Today is Memorial Day and the media and the celebrants bring out the last remaining WWI vets and the WWII and Korean War Vets and the Vietnam Vets and the two Gulf War Vets and honor them as they should. War is never glory and it is always pain, suffering, death and nightmares. Those who survive deserve the honors.

But what we forget, I feel, is that while we may call each war a separate event, every "war" since the opening guns of WWI has been but a battle in the war that started Aug. 1, 1914, when the German war machine crossed the borders of its neighbors. I was reminded reading Barbara Tuchman's "Guns of August" about the opening month of that war that all of the ills we have seen since then are directly connected to that month of August 1914.

World War I saw the old "royal" world of privilege and prestige for the nobles collapse for the last time. Oh, shreds of it still exist but they are essentially but shreds. The seeds of all the wars of the 20th and 21st centuries, so far, were planted in that war. First, Germany invaded neutral Belgium and thundered down on France. Almost by accident, the French, with British help, managed to bog down the German armies in the trenches not far from Paris. This led to the bloody trench warfare that intensified the rage on both sides, but particularly the allies against the "Hun." Then the Russian armies defeated the old Hapsburg Empire of Austria-Hungary which had been the lid over the boiling pot of the Balkans. In turn, the Germans soundly defeated the Russian army on the Eastern Front and that led directly to the fall of the fading Russian royal government and the rise of the Communists. And, finally, the Germans inveigled the politically corrupt Turkish Empire into the war on the German side. The Turks had maintained a tyranny over the Arab world.

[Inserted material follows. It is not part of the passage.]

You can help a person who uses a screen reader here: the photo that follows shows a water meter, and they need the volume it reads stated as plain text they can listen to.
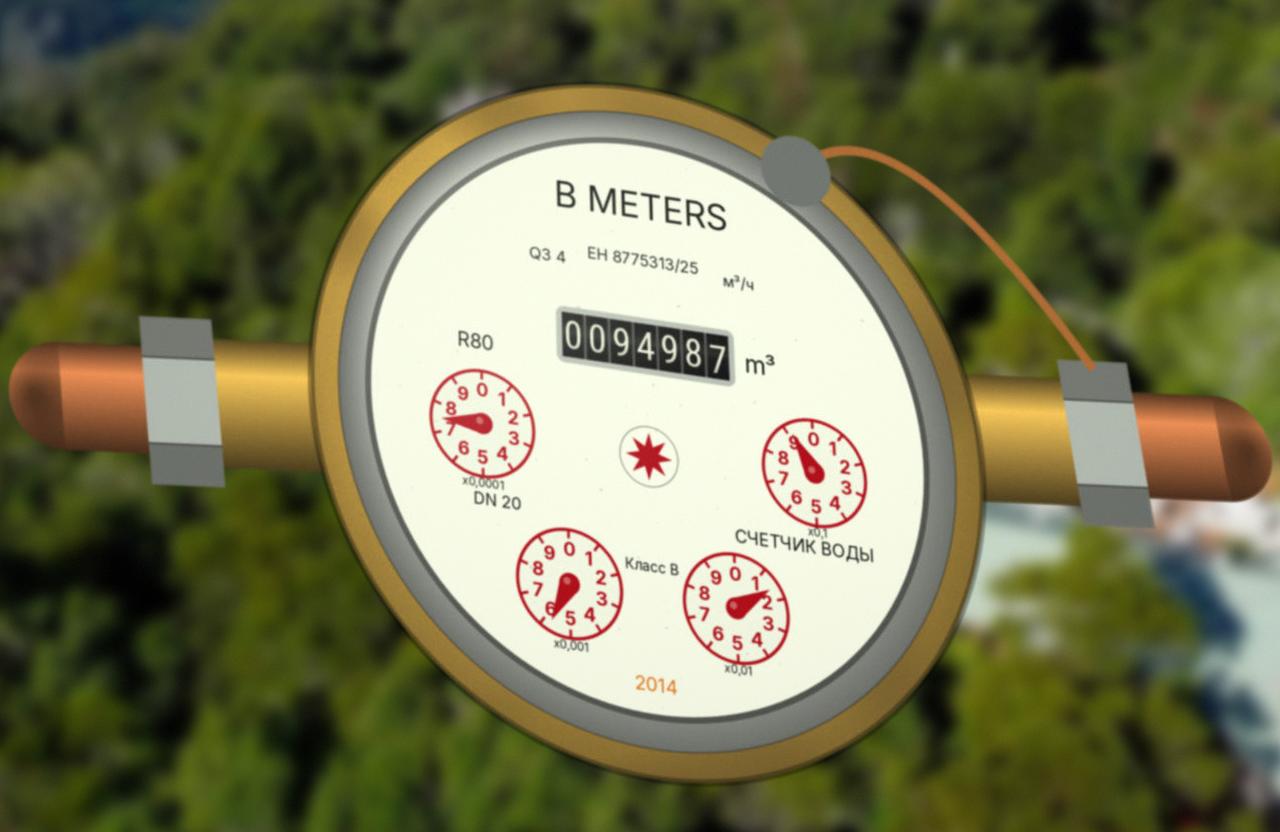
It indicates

What were the results? The vengeful allies demanded major reparations from the Germans which led to intense resentment and massive inflation in Germany that may have contributed to the international depression and which did lead directly to the rise of Hitler and World War II. When the Russian army was defeated, leading to stalemate and even more fear within Russia, the revolutionists who had tried to overthrow the tsar in 1905, succeeded this time. And after several months of struggle, the Lenin brand of communism was installed. The west's reaction to that led directly, after WWII, into the cold war that resulted in Korea, Vietnam, and Grenada and support for innumerable dictators around the world, as well as constant spending on arms for the world.

Today we are still living with the inept handling, in hindsight, of the Arab world by the victorious allies following WWI. The Turkish empire went south, the Arab world felt it deserved more control of its own interests and the manipulation of France and England, and later the U.S., in the Near East led to the tensions we are seeing there now.

This is the simplified history of what has been, so far, a 91-years war. Tuchman also wrote "A Distant Mirror" in which she dissected the 100-years war that led to the end of feudalism and the beginning of mercantilism. For the people of its time, it was not a 100-years war, but a series of wars that came and went. It was accompanied by the Black Plague that helped topple the establishment of the time. Today we have flu and HIV and maybe some others waiting in the wings.

I guess the point I am trying to make is that without seeing our wars of the 20th and 21st Century in perspective, we cannot see what is happening. We are in the cusp of a changing world. We still have feudalists and mercantilists and industrialists are there who want to go back to the world in which they originated. Toffler's First and Second Wave beliefs are still among us. But we are living in a changing world in which many of those beliefs no longer are viable. It has been the crushing blows of the 91-year war that has led to mighty changes in the way we live. When I was a child, we had no computers, no jet planes, no cell phones, no pocket calculators, no microwaves. Today we have them all. For good or ill, our world has changed under the impetus of our war. We cannot look at it as a series of separate events. We must look at how the pieces fit.